Research that asked more specific questions than other studies found higher rates of victimization
Ontario’s regulatory consultation on its proposed senior protection strategy underscores the need to look out for elderly investors. As the investment marketplace becomes more complex and their cognitive faculties become more impaired, the evidence and statistics that show their increasing vulnerability to financial abuse should come as no surprise.
But new research in the US suggests an even worse reality. “To investigate financial victimization at older ages and the consequences of financial mismanagement, our recent research used the Health and Retirement Study, a nationally representative survey of Americans over the age of 50,” wrote Olivia Mitchell, a professor at the University of Pennsylvania’s Wharton School, in the Wall Street Journal.
The study asked 1,260 respondents whether they’d fallen victim to financial fraud in the past five years, with questions spelling out specific instances. Among the respondents, 3% said they’d made an investment after receiving a free meal and education about an investment opportunity; 1% had bought an investment after getting a cold call or email from a stranger; 1% had put money in penny stocks or investments promising returns of over 10% a day; and 1% had purchased a fraudulent investment recommended by a friend, relative, or financial advisor. In addition, another 1% said they’d bought investments where they’d been knowingly misled.

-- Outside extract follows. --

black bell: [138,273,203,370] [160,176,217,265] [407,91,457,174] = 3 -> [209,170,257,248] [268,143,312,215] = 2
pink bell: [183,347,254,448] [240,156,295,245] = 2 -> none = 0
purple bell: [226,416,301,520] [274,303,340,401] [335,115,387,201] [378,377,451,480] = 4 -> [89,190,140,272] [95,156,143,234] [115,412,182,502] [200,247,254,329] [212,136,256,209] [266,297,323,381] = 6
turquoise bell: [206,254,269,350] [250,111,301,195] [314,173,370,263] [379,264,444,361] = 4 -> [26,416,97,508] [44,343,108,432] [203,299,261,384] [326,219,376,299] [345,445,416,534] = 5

“All told, almost 8% of the over-50 group admitted that they had fallen prey to at least one of these fraudulent activities over the past five years,” Mitchell said. She added that the exposure to financial fraud uncovered by the study was twice that reported in other studies, which did not probe for specific instances.
Responses garnered to follow-up investigation suggested that almost one third of respondents had experienced other using or attempting to use their accounts without permission, and one third had been exposed to financial scams in the past five years. “This figure is far higher than found in other studies that have asked less detailed questions about victimization at older ages,” she said.